As a Reuters report explained, Smith’s lawsuit “alleged that the state’s lethal injection protocol would subject him to cruel and unusual punishment in violation of the U.S. Constitution’s Eighth Amendment based on problems Alabama officials encountered in putting prior condemned inmates to death, including accessing veins to insert intravenous lines.”
“At issue in the case,” the report continued, “is whether, under Supreme Court precedent, a death row inmate may argue that a method of execution known as nitrogen hypoxia that has been approved by Alabama’s legislature but not yet used by its Department of Corrections is a legally available alternative.”
In a series of prior cases, the Supreme Court had put the burden of identifying such an alternative on death row inmates who wish to challenge a method of execution. Smith thought that the fact that Alabama had added nitrogen hypoxia to its execution menu in 2018 satisfied that requirement.
The U.S. Court of Appeals for the Eleventh Circuit agreed with Smith.
That court explained:
Smith plausibly pleads that there is an available alternative method that will reduce the risk of severe pain. In Price v. Commissioner, Department of Corrections, we found that Alabama’s statutorily authorized method of execution (nitrogen hypoxia) could not be considered unavailable simply because no mechanism to implement the procedure had been finalized…Yet the Commissioner continues to argue that Smith failed to provide an available alternative method. The Commissioner completely misses our point from Price. We find that nitrogen hypoxia is an available alternative method for method-of-execution claims.
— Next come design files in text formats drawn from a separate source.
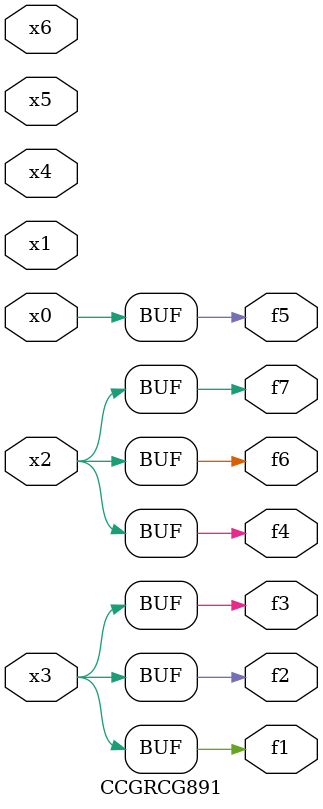
<source format=v>
module CCGRCG891(
	input x0, x1, x2, x3, x4, x5, x6,
	output f1, f2, f3, f4, f5, f6, f7
);
	assign f1 = x3;
	assign f2 = x3;
	assign f3 = x3;
	assign f4 = x2;
	assign f5 = x0;
	assign f6 = x2;
	assign f7 = x2;
endmodule

</source>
Further, Smith has sufficiently pleaded that nitrogen hypoxia will significantly reduce his pain.
Seven of Justice Thomas’s Supreme Court colleagues were persuaded that statutory authorization was sufficient to make an alternative method of execution “legally available.” The state’s failure to develop a mechanism for implementing that method was not Smith’s problem, and it did not invalidate his Eighth Amendment claim.
But Thomas offered his own radical interpretation of the phrase “legally available.” In his view, as Yvette Borja a staff writer at Balls & Strikes puts it, “because Alabama has not finalized its nitrogen hypoxia protocol, let alone killed anyone using it, Smith didn’t prove that an alternative execution method is ‘available.’”
Borja captured Thomas’s perverse misreading of the Court’s Eighth Amendment precedents when she observed that “[I]t’s Alabama’s job to craft an execution protocol, not Smith’s. Thomas’s argument here would allow the state’s five-years-and-counting delay to justify its failure to give Smith a choice to which he is legally entitled. His opinion characterized the legal availability of nitrogen hypoxia as a ‘threadbare allegation’ and ‘simply irrelevant, without more.’”
Thomas’s dissent in Smith’s case shows the lengths to which he will go, in Borja’s words, to make sure that death penalty jurisdictions, like Alabama, are “free to subject people to severe pain without once worrying about running afoul of the Constitution’s protections for people sentenced to death.”
If that does not qualify as cruelty, I don’t know what would.